● **Work instruction**: Every record below must be retyped exactly, with the pictures left out.

[Task data Boundary: Start]

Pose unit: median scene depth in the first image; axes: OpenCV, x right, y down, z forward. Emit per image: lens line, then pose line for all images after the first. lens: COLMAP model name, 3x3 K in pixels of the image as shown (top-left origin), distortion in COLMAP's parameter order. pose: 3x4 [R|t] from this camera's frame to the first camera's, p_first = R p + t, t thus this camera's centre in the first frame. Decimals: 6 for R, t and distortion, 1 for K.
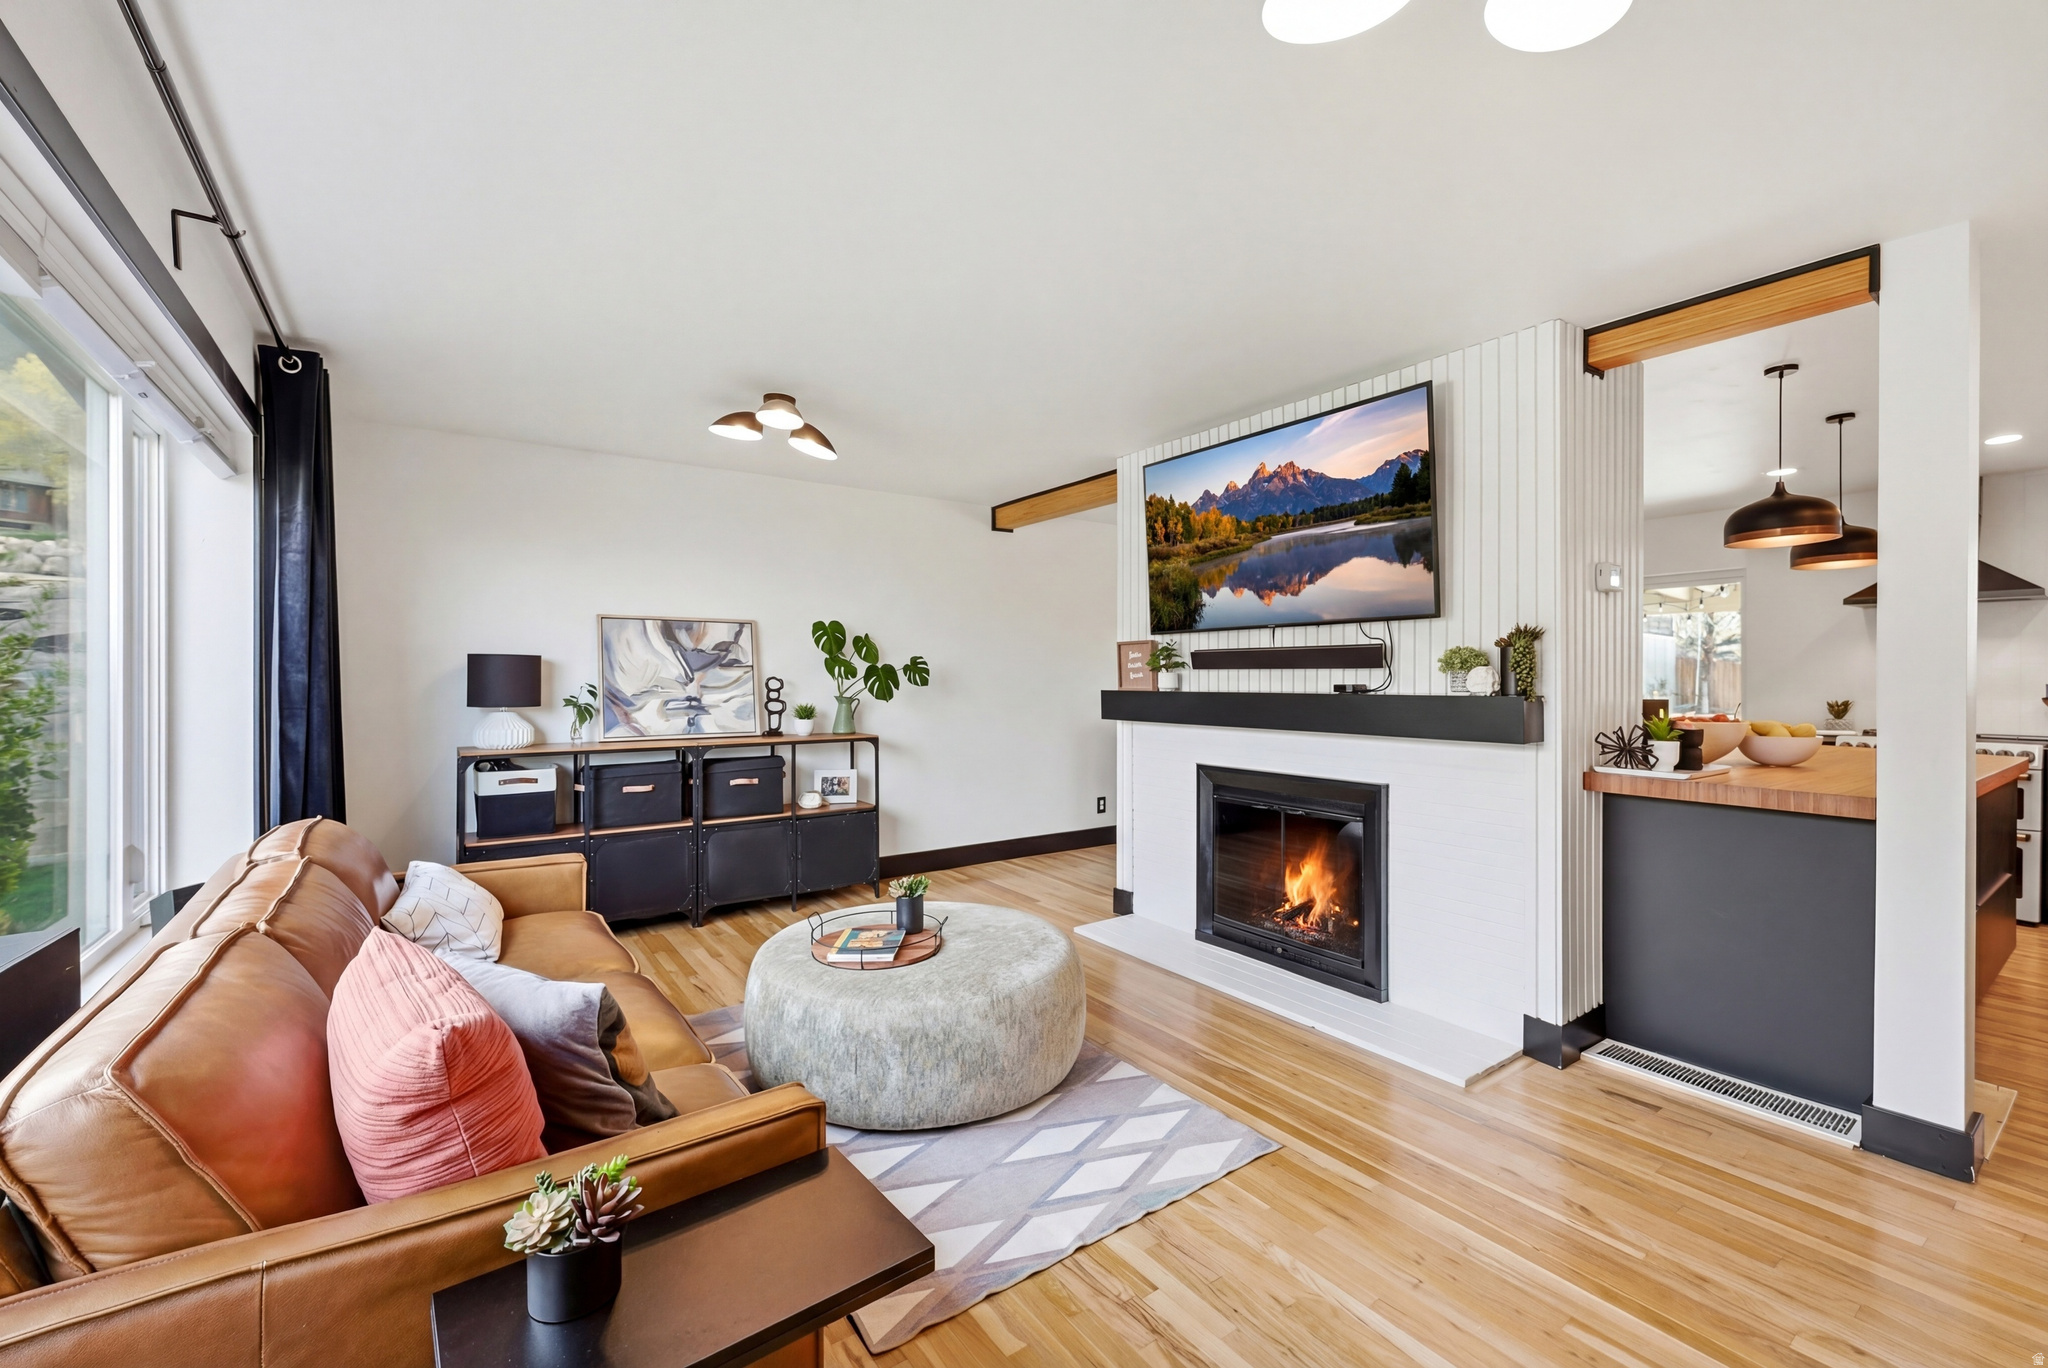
lens RADIAL K [[836.4, 0, 1012.6], [0, 836.4, 672.9], [0, 0, 1]] dist [-0.006661, 0.000376]
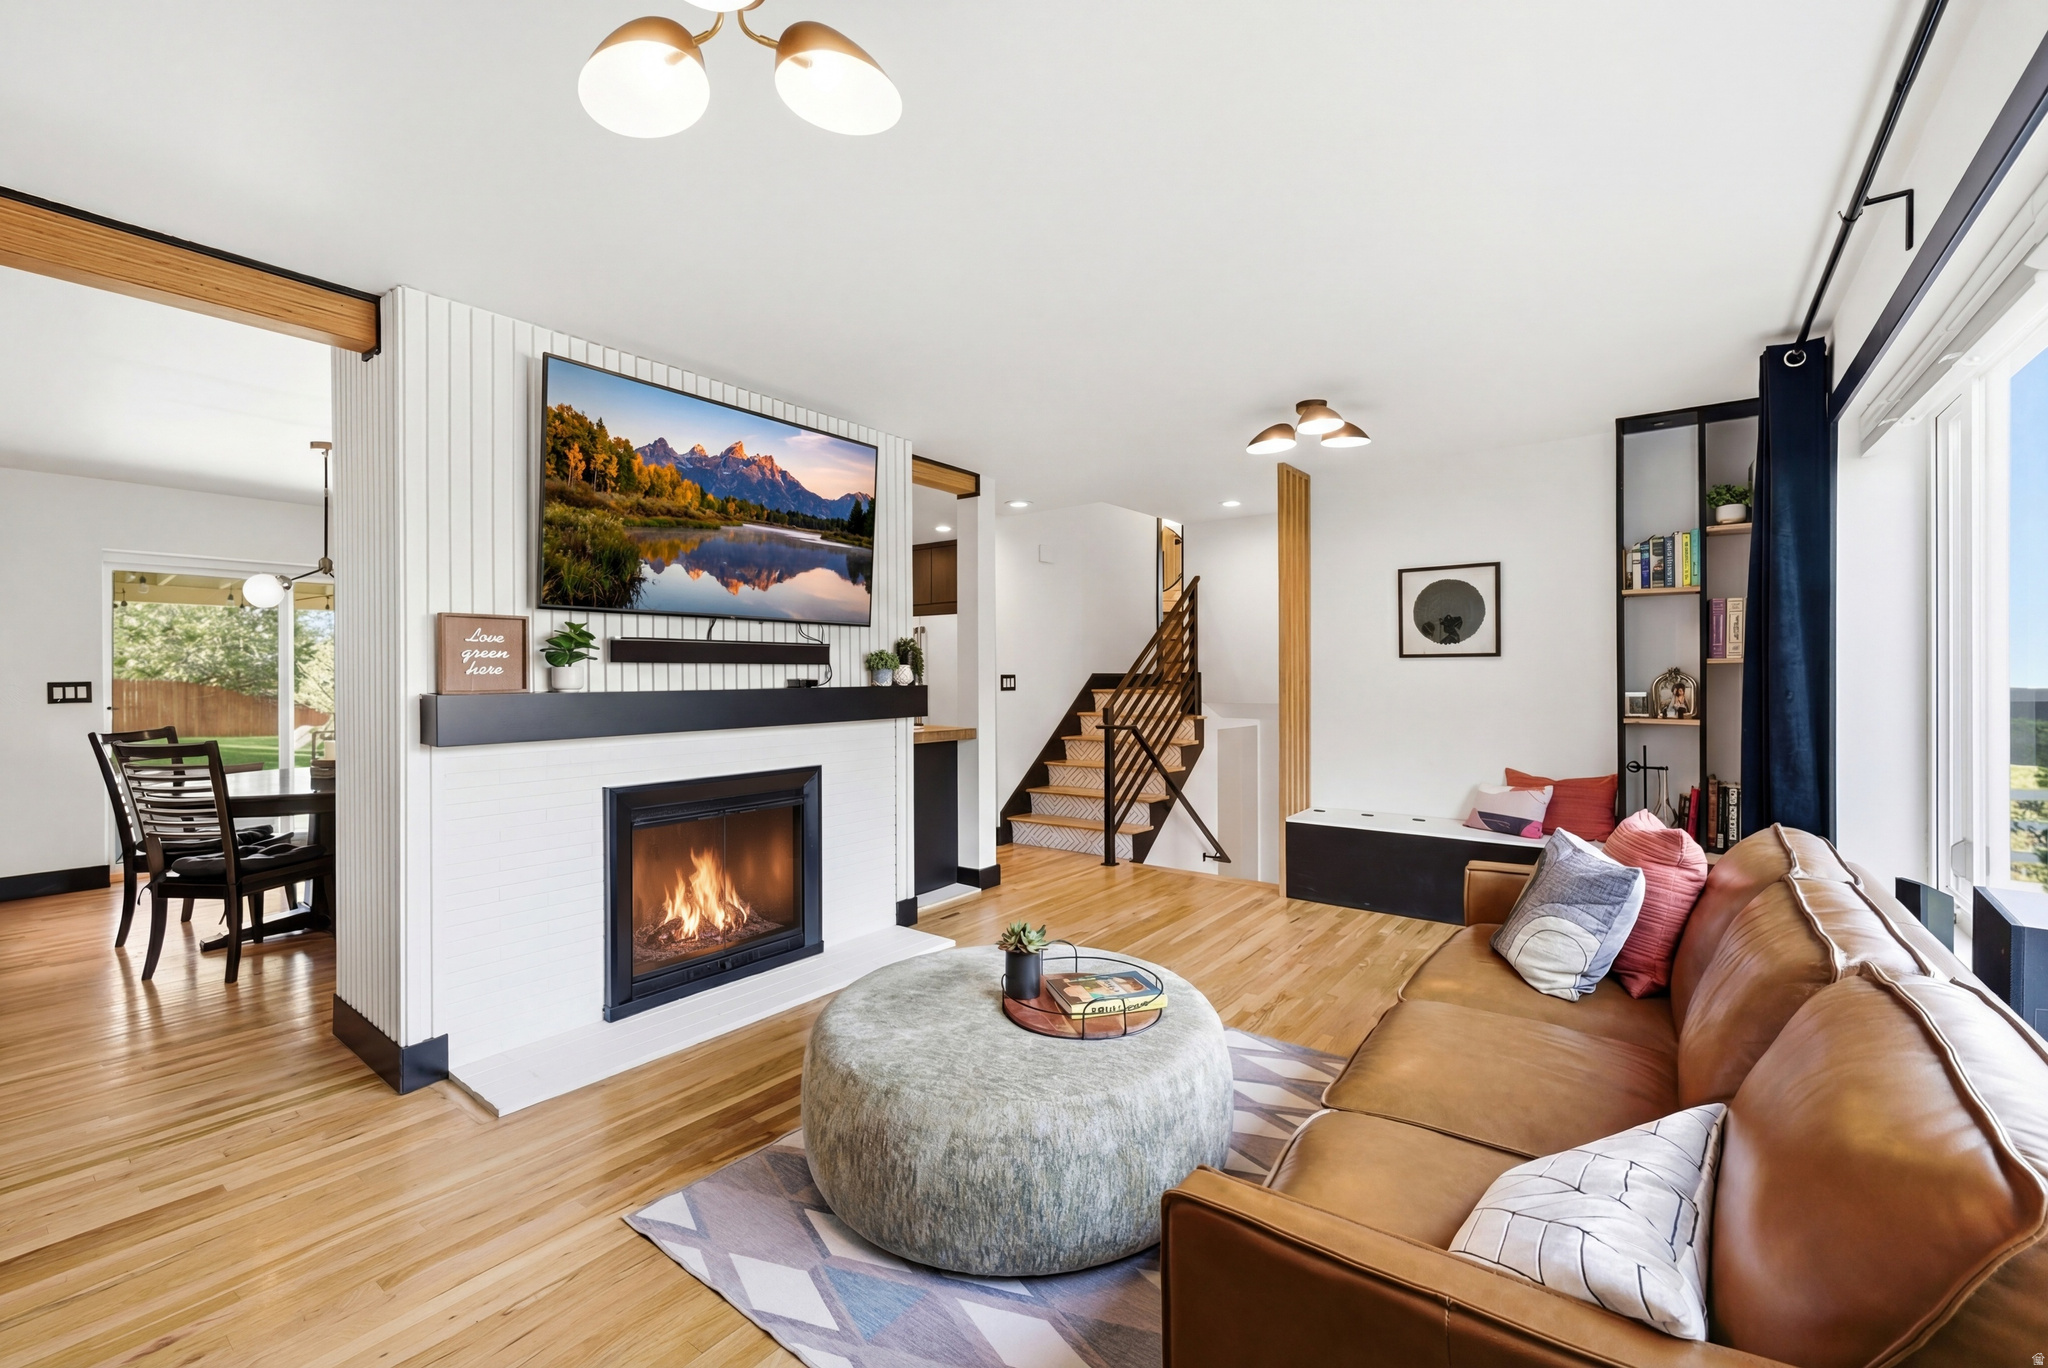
lens RADIAL K [[836.4, 0, 1046.6], [0, 836.4, 676.0], [0, 0, 1]] dist [-0.006661, 0.000376]
pose [[-0.315860, -0.003955, 0.948798, -0.650714], [-0.001731, 0.999992, 0.003592, 0.004242], [-0.948804, -0.000508, -0.315864, 0.915436]]
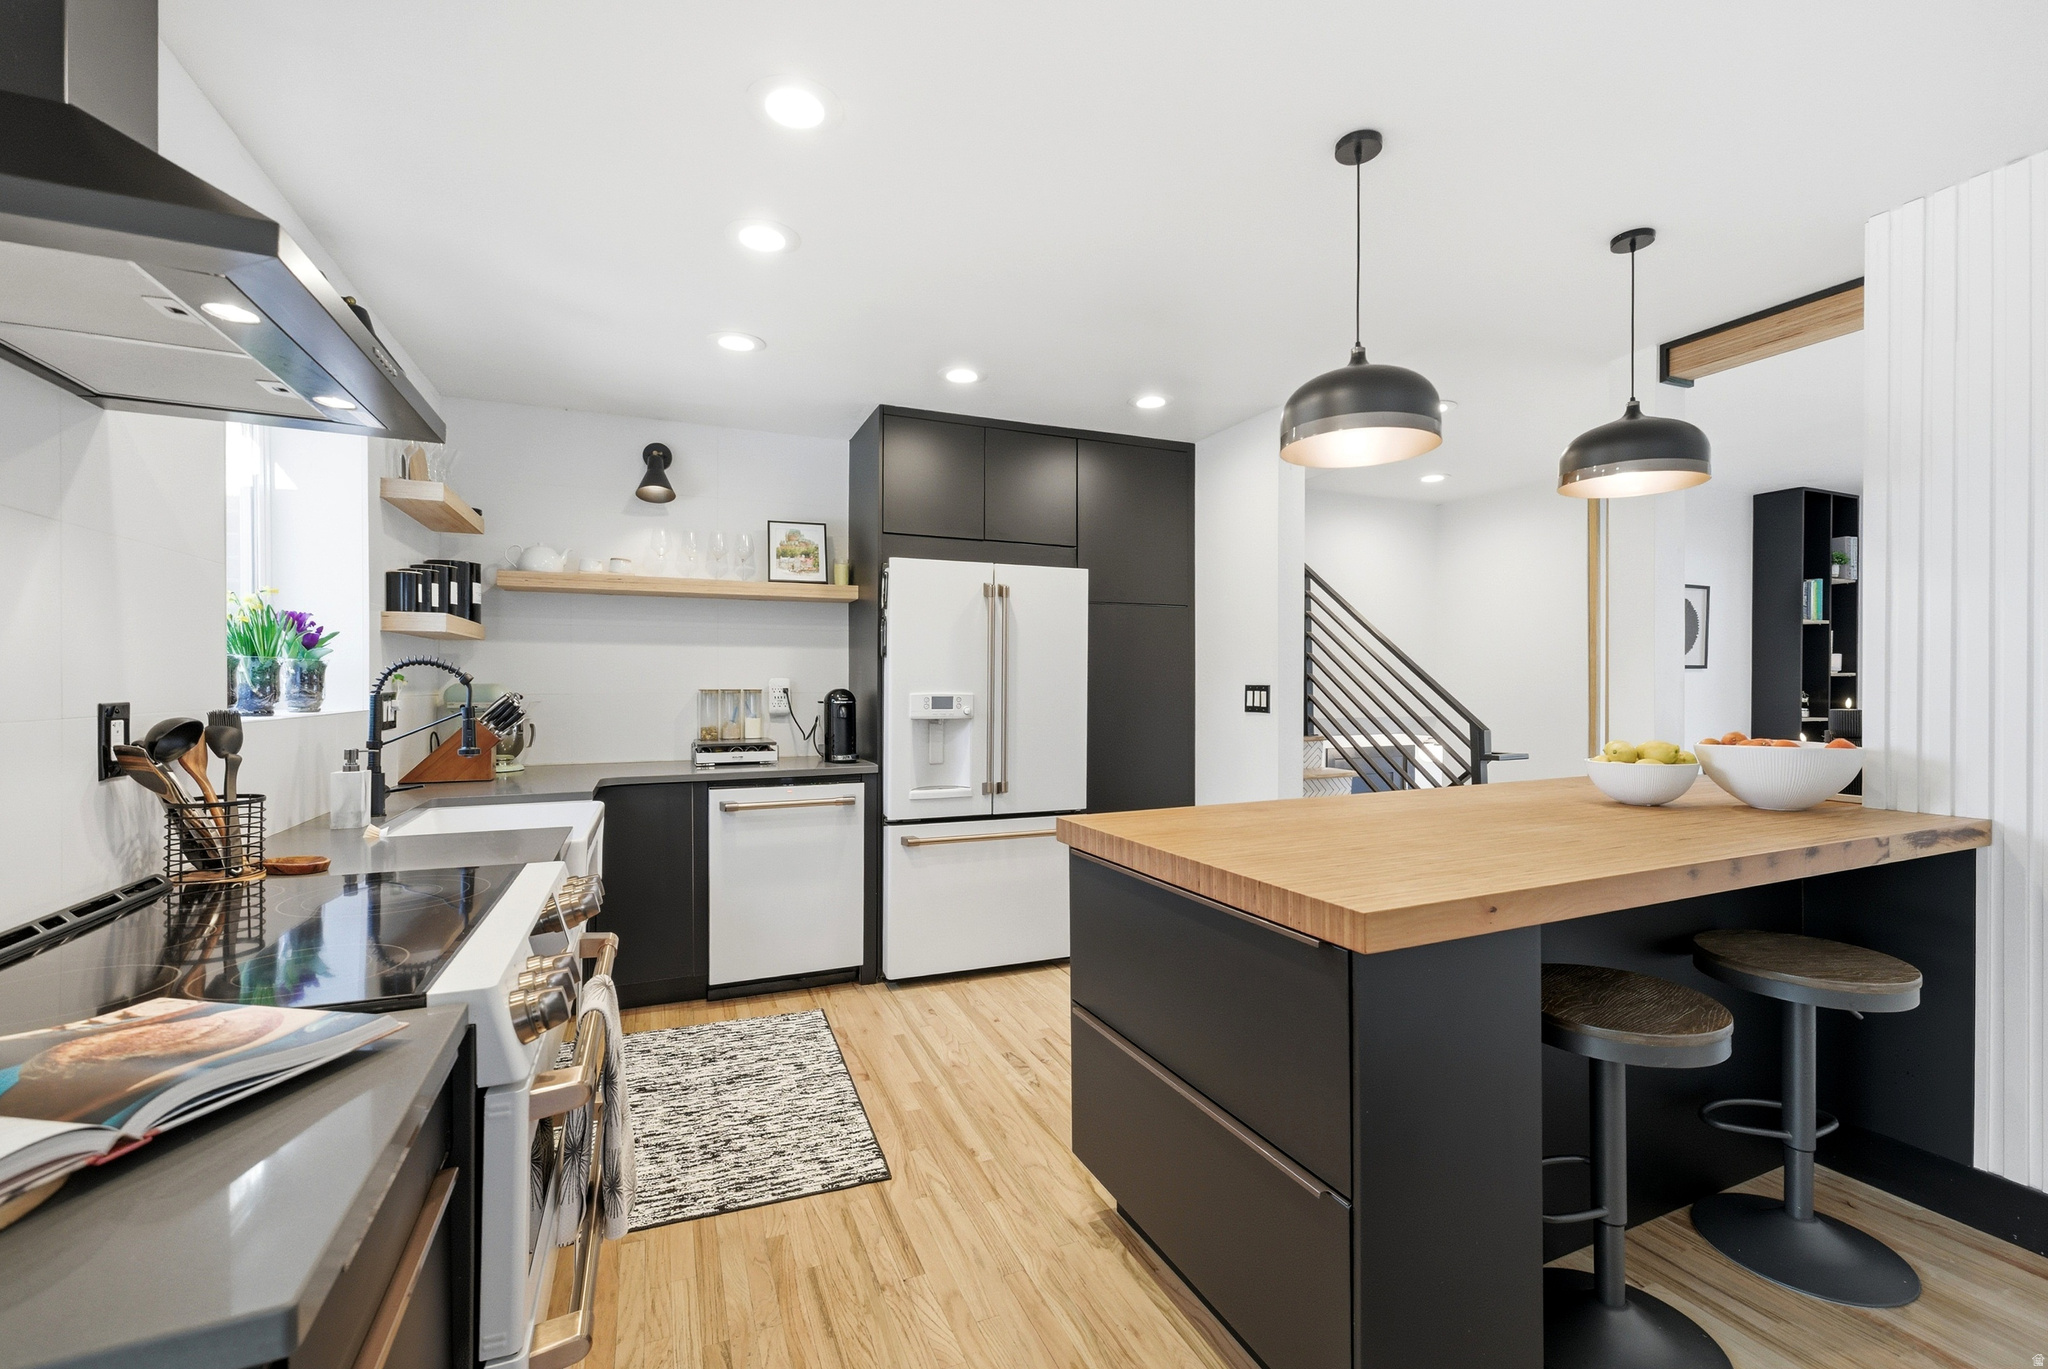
lens RADIAL K [[836.4, 0, 1022.0], [0, 836.4, 695.2], [0, 0, 1]] dist [-0.006661, 0.000376]
pose [[-0.975995, -0.003954, 0.217755, 1.093756], [-0.001114, 0.999913, 0.013166, 0.006362], [-0.217788, 0.012607, -0.975915, 1.492130]]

[Task data Boundary: End]

● **Solution to the exercise**:
Pose unit: median scene depth in the first image; axes: OpenCV, x right, y down, z forward. Emit per image: lens line, then pose line for all images after the first. lens: COLMAP model name, 3x3 K in pixels of the image as shown (top-left origin), distortion in COLMAP's parameter order. pose: 3x4 [R|t] from this camera's frame to the first camera's, p_first = R p + t, t thus this camera's centre in the first frame. Decimals: 6 for R, t and distortion, 1 for K.
lens RADIAL K [[836.4, 0, 1012.6], [0, 836.4, 672.9], [0, 0, 1]] dist [-0.006661, 0.000376]
lens RADIAL K [[836.4, 0, 1046.6], [0, 836.4, 676.0], [0, 0, 1]] dist [-0.006661, 0.000376]
pose [[-0.315860, -0.003955, 0.948798, -0.650714], [-0.001731, 0.999992, 0.003592, 0.004242], [-0.948804, -0.000508, -0.315864, 0.915436]]
lens RADIAL K [[836.4, 0, 1022.0], [0, 836.4, 695.2], [0, 0, 1]] dist [-0.006661, 0.000376]
pose [[-0.975995, -0.003954, 0.217755, 1.093756], [-0.001114, 0.999913, 0.013166, 0.006362], [-0.217788, 0.012607, -0.975915, 1.492130]]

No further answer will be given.